Of the lines below, count those containing the word "linejoin". Reply with the number alone.

Segment Start: Material supplied

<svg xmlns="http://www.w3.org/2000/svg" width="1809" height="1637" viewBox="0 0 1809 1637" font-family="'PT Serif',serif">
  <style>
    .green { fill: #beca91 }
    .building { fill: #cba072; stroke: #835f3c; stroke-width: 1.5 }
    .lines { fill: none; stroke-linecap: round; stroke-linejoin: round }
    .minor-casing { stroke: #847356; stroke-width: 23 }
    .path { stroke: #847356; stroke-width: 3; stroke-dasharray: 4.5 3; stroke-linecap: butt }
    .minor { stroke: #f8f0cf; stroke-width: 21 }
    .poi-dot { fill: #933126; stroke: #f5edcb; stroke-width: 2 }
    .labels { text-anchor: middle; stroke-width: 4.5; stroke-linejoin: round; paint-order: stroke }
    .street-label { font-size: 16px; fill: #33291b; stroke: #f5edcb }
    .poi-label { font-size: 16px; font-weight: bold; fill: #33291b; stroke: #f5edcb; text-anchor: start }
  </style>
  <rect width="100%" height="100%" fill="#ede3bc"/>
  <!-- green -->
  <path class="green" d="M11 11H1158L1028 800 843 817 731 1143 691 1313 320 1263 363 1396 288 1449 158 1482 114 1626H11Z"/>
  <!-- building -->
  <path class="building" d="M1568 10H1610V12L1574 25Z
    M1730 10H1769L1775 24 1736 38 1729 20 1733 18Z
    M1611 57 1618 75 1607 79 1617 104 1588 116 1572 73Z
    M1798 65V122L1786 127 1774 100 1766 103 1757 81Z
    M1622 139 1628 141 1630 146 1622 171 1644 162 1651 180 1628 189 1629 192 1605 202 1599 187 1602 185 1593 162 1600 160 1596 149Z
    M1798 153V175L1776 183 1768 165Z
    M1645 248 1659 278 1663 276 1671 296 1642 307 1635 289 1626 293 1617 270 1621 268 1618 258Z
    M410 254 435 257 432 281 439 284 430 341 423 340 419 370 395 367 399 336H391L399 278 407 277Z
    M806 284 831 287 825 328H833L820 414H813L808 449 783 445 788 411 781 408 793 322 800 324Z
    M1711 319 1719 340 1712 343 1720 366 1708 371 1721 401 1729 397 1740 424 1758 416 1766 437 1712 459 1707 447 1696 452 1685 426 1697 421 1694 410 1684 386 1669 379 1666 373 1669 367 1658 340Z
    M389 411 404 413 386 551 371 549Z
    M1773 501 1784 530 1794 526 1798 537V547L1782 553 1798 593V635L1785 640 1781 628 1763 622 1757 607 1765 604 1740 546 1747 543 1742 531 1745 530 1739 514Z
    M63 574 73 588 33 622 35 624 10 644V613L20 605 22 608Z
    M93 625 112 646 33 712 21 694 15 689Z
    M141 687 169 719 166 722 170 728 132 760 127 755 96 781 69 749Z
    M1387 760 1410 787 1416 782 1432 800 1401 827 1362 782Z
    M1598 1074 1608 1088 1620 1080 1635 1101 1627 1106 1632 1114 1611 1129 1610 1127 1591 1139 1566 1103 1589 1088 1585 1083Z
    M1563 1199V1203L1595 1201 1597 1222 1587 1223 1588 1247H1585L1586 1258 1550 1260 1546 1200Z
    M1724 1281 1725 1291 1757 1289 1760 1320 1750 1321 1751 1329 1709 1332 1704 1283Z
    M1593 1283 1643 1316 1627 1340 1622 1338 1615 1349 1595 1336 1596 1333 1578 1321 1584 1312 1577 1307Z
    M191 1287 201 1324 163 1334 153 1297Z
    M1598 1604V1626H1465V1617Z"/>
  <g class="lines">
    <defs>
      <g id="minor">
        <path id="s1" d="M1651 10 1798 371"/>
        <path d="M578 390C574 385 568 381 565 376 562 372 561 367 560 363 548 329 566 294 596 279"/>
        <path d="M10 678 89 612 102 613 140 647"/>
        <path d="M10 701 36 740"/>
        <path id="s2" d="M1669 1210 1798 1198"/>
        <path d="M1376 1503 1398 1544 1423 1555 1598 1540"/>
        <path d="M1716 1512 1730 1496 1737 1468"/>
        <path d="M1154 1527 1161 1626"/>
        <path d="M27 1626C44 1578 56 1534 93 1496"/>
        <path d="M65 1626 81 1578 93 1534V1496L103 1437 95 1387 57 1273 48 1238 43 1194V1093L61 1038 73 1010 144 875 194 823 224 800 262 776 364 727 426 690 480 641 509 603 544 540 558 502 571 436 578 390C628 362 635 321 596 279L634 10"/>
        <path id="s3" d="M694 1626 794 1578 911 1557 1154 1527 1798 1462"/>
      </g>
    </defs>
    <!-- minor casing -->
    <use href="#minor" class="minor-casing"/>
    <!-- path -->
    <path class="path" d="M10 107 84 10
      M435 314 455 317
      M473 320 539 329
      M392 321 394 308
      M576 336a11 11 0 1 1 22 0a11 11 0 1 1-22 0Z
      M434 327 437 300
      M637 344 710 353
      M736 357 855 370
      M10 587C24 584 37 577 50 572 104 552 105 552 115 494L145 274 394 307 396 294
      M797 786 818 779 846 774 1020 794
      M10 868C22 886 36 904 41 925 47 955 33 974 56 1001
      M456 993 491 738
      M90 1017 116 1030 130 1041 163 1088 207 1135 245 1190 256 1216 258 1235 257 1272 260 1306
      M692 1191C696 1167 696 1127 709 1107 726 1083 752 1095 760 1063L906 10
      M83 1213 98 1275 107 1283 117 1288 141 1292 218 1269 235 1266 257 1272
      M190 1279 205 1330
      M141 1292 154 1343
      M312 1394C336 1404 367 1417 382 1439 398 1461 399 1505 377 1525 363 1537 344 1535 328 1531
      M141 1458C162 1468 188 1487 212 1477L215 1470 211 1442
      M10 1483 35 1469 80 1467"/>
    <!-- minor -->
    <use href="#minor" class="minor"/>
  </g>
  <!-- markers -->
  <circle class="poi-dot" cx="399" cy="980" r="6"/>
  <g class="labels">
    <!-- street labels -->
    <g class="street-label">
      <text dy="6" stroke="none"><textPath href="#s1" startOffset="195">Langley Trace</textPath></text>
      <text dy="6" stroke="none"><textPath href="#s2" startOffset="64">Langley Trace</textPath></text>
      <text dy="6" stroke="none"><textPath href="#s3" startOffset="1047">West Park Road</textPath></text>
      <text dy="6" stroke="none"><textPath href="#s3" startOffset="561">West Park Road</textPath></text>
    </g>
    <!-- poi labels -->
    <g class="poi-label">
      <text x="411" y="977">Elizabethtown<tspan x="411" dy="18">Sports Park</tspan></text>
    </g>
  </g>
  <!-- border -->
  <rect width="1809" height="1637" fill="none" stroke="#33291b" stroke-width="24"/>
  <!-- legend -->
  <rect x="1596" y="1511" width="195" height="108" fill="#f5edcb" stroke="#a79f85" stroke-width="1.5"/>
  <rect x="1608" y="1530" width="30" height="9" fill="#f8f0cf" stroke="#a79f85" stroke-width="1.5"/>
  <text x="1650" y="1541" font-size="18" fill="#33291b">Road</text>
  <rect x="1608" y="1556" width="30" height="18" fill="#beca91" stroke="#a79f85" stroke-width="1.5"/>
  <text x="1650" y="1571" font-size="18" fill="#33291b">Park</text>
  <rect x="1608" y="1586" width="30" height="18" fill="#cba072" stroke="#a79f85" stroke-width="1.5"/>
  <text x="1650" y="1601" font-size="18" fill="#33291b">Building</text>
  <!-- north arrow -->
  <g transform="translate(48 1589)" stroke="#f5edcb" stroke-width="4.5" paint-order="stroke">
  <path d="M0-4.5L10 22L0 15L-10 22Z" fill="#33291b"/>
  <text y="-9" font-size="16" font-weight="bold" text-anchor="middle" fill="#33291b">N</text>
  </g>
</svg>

Segment End: Material supplied

Exercise answer> 2